--- EXERCISE TEXT ---

A Local Area Network (LAN) is a network that typically consists of computers in a single building or location.

A Wide Area Network (WAN) is a network that consists of computers in many locations.  They can be in different cities, different states, or different countries.  The Internet is, and is almost synonymous with, a WAN.

Network Identification

Each computer on the Internet must be identified uniquely.  This is done by using an IP (Internet Protocol) address.


IP Addressing

An IP address consists of four octets.  Each octet is an 8-bit number from 0 to 255.

It can be denoted in dotted decimal notation: 192.168.100.70

It can also be denoted in binary: 11000000 10101000 01100100 1000110


Host Names

On a LAN, computers can also be identified by their computer name.  This can be a 15 (maximum) character string consisting of alphanumeric characters and hyphens.  For example, my computer name is Chris1.

On a WAN, host names must be used.  A host name is a computer name plus a domain name.  For example, Chris1.chapman.edu.

When you access network resources by providing a host name or a computer name, a special server called a name server or a DNS server looks up the IP address that is associated with the provided host name or computer name.

--- INFORMATION ---

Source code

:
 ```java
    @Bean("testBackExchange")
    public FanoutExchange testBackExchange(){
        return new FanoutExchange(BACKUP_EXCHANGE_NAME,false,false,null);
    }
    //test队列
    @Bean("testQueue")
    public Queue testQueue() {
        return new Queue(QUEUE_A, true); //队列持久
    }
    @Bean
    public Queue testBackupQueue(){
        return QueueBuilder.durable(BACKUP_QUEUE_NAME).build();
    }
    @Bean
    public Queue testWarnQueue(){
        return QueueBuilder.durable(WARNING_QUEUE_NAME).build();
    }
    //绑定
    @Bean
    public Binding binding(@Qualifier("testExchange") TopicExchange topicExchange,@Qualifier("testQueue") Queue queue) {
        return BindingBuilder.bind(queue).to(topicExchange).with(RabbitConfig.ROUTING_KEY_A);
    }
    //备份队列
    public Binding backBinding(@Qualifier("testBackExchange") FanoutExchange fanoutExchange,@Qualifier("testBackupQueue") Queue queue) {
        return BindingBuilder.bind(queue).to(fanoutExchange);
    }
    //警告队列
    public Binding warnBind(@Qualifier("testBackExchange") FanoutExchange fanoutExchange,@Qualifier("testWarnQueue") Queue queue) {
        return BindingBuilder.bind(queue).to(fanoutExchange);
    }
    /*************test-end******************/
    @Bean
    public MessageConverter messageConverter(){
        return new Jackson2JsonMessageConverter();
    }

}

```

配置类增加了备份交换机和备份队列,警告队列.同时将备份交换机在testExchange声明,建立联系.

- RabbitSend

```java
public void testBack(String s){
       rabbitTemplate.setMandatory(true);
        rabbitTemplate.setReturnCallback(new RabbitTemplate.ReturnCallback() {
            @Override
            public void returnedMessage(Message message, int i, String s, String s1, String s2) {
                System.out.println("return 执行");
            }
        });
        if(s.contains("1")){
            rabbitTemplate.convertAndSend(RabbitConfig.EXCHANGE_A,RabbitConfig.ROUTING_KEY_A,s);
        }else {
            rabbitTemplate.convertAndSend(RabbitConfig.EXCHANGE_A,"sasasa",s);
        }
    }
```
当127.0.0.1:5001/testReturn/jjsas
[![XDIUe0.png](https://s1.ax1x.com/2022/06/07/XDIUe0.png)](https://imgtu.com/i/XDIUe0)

---

WHAT THE TASK ASKS
Reproduce the networking text word for word from "On a WAN, host" to "or computer name.". The records are separate from the networking text and unrelated to it.

RESPONSE
On a WAN, host names must be used.  A host name is a computer name plus a domain name.  For example, Chris1.chapman.edu.

When you access network resources by providing a host name or a computer name, a special server called a name server or a DNS server looks up the IP address that is associated with the provided host name or computer name.